ARTICLE ::

------

The Idol is an upcoming American drama television series created by Abel "The Weeknd" Tesfaye, Reza Fahim, and Sam Levinson for HBO. It is set to star Lily-Rose Depp and Tesfaye in the leading roles, with Suzanna Son, Troye Sivan, Moses Sumney, Jane Adams, Dan Levy, Jennie Kim, Eli Roth, Rachel Sennott, Hari Nef, Da'Vine Joy Randolph, Mike Dean, Ramsey, and Hank Azaria appearing as supporting characters. The series will also mark the final television appearance of Anne Heche, who died on August 11, 2022.

Synopsis
The show will center on Jocelyn (Lily-Rose Depp), an aspiring pop idol who, after having a nervous breakdown that causes her last tour to be canceled, resolves to reclaim her title as the sexiest pop star in America and begins a complicated relationship with a self-help guru and the head of a contemporary cult (The Weeknd).

Cast and characters

Main

Recurring

Production

Development 
On June 29, 2021, Abel "The Weeknd" Tesfaye announced that he would be creating, executive producing and co-writing a drama series for HBO alongside Reza Fahim and Sam Levinson. On the same day, Ashley Levinson and Joseph Epstein were announced as executive producers for the series, with Epstein also serving as a writer and the series' showrunner. Mary Laws was also announced as a writer and will serve as a co-executive producer, alongside Tesfaye's co-manager Wassim Slaiby and his creative director La Mar Taylor. Amy Seimetz was signed on as the director and as an executive producer.

------

DATA ::

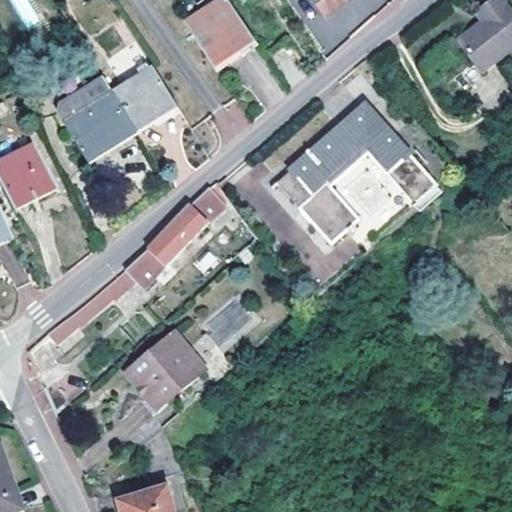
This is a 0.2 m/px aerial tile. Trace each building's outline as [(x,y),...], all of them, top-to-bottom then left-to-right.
[(26,0),(10,0),(26,26),(38,19),(26,0)] [(221,0),(186,24),(215,66),(235,52),(254,40),(227,0),(221,0)] [(311,0),(326,19),(352,0),(311,0)] [(511,17),(499,0),(489,0),(473,12),(480,22),(455,40),(479,71),(511,46),(511,17)] [(177,107),(154,69),(111,96),(135,134),(158,119),(177,107)] [(135,134),(111,96),(101,81),(62,106),(58,116),(64,125),(89,164),(136,135),(135,134)] [(413,206),(436,186),(410,156),(412,155),(368,104),(276,183),(331,245),(360,220),(331,187),(367,155),(413,206)] [(33,145),(0,160),(0,187),(10,210),(54,190),(33,145)] [(82,308),(89,319),(113,300),(136,280),(144,289),(226,209),(210,189),(192,202),(144,256),(127,270),(104,289),(82,308)] [(28,278),(7,246),(0,250),(0,260),(17,286),(28,278)] [(227,304),(206,332),(224,345),(244,318),(227,304)] [(89,319),(82,308),(48,336),(58,346),(89,319)] [(176,330),(132,367),(152,391),(147,395),(159,410),(208,369),(176,330)] [(132,367),(127,371),(146,395),(152,391),(132,367)] [(159,410),(147,395),(142,399),(154,414),(159,410)] [(511,403),(511,401),(492,413),(506,433),(511,428),(511,403)] [(157,430),(133,451),(146,485),(176,475),(157,430)] [(22,504),(0,448),(0,511),(13,511),(24,508),(22,504)] [(173,511),(167,486),(119,501),(121,511),(173,511)]
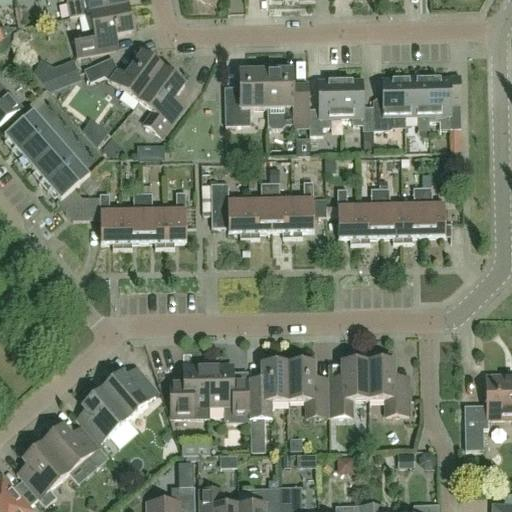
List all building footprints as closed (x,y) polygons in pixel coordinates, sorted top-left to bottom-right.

------

Answer these from the article on The Idol:
1. Whose final television appearance will the series mark?
2. What caused Jocelyn's last tour to be canceled?
3. Who was announced as the series' showrunner?

THE OUTPUT ::
1. Anne Heche
2. A nervous breakdown
3. Joseph Epstein